● **QUESTIONS TO ANSWER**:
a) According to the flashcards, what range of Cronbach's alpha counts as good?
b) Lay out the lines of the listing that follows the flashcards as a Markdown table with the columns "No." and "Line", numbering each row, skipping blank lines, and covering the whole listing. Leave the pictures out of the table.

● **TEXT**:
Unit 4 Flashcards
Personality assessment
the measurement of the individual characteristics of a person.
What makes a personality test good? (or what is the difference b/w a test online and a legitimate test?):
Reliability
Validity
Specified conditions, populations, and cultures the test applies to
Proof that the test is related to certain outcomes
Findings published and peer reviewed in a scientific journal
Results can be replicated
Not readily available online
Reliability
estimate of the consistency of a test. It describes the extent to which test scores are consistent and reproducible with repeated measurements (across time, items, and raters). Reliability is a prerequisite to validity; a measure must be consistent in order to be valid.
Testing for reliability:
Temporal consistency (time)
Internal consistency (items)
Rater consistency (raters)
Temporal consistency (time)
demonstrates test-retest reliability: respondents take the test twice to see if scores are similar. Need to make sure they aren’t just remembering previous answers (memory effect) or performing better because they’ve taken the test before (practice effect). To eliminate those problems, tests must be taken long enough part.
Internal consistency (items)
demonstrates if the different items of the test give similar results. Earlier tests for this consistency were: parallel-forms reliability (compare two versions of a test and checked scores for similarity) and split-half reliability (split the test in half to see if scores on one half correlated with scores on the other). Now, a statistic is used instead called Cronbach’s Alpha (α): take the correlation b/w the scores of two halves of a test and then calculate the average correlation of all possible halves of the test. It estimates the generalizability of the score from one set of items to another. An alpha of 0.70-0.80 is good; even higher for IQ tests (0.90-0.95).
Rater consistency (raters)
demonstrates interrater reliability by having two separate judges rate the personality or behaviour of a third person, then finding the average correlation or percentage of agreement. Too low and the test could be too ambiguous or the judges not understanding what’s being rated.
Validity
the extent to which a test measures what it is supposed to measure.
Testing for validity:
Construct validity: Face validity Criterion validity Convergent validity Discriminant validity Predictive Validity
Construct validity:
Every test aims to measure an underlying concept called a construct, derived from a theory. This is the extent to which the test successfully measures the theoretical concept it was designed to be measuring.
Face validity
if the test appears to measure the construct of interest. Useful in two conditions: in situations where the cooperation/motivation of the test-taker can affect results (they see it as relevant/useful so they take it seriously) or when developing new measures to test they give the test to see which items are actually related to the concepts they want to measure. This type of validity is not good enough to determine if a test is valid. Other types are needed.
Criterion validity
determines how good a test is by comparing the results of a test to an external standard like another personality test or behavioural outcome.
Convergent validity
if the test is similar to other tests of the same or related constructs
Discriminant validity
if the test is different than unrelated concepts. To prove construct
validity, neither of the last two tests alone are sufficient; need to prove that the test does BOTH:
converges with similar concepts and discriminates b/w dissimilar ones.
Predictive Validity
if the test gives specific feedback to a person or group who share a
characteristic

● **DATA PROVIDED**:
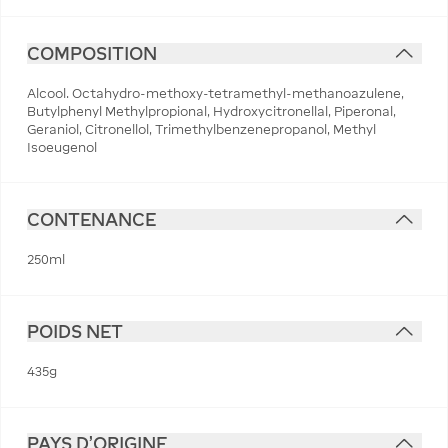
COMPOSITION
Alcool. Octahydro-methoxy-tetramethyl-methanoazulene,
Butylphenyl Methylpropional, Hydroxycitronellal, Piperonal,
Geraniol, Citronellol, Trimethylbenzenepropanol, Methyl
Isoeugenol
CONTENANCE
250ml
POIDS NET
435g
PAYS D'ORIGINE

● **SET OF ANSWERS**:
a) An alpha of 0.70–0.80 is good.

b)
| No. | Line |
|---|---|
| 1 | COMPOSITION |
| 2 | Alcool. Octahydro-methoxy-tetramethyl-methanoazulene, |
| 3 | Butylphenyl Methylpropional, Hydroxycitronellal, Piperonal, |
| 4 | Geraniol, Citronellol, Trimethylbenzenepropanol, Methyl |
| 5 | Isoeugenol |
| 6 | CONTENANCE |
| 7 | 250ml |
| 8 | POIDS NET |
| 9 | 435g |
| 10 | PAYS D'ORIGINE |